Copy every line in the records below that contains the word "right".

Records to process Start Marker

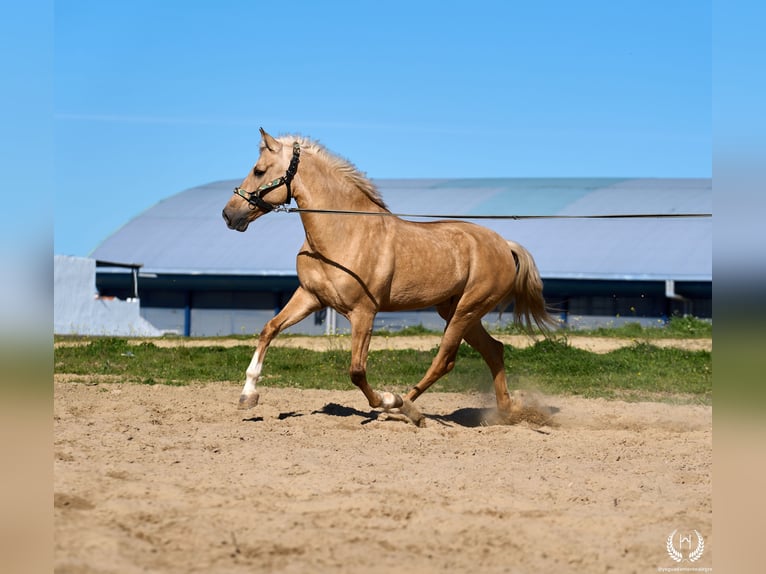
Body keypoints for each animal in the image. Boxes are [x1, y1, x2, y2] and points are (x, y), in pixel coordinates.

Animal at [222, 128, 555, 426]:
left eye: (258, 170)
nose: (229, 214)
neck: (344, 234)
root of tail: (504, 245)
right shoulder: (310, 297)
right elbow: (269, 329)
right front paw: (247, 396)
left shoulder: (364, 312)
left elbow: (357, 371)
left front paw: (386, 399)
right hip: (455, 310)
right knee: (494, 350)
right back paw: (504, 412)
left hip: (466, 310)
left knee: (444, 361)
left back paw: (403, 406)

Records to process End Marker

Response for this exercise:
right shoulder: (310, 297)
right elbow: (269, 329)
right front paw: (247, 396)
right hip: (455, 310)
right knee: (494, 350)
right back paw: (504, 412)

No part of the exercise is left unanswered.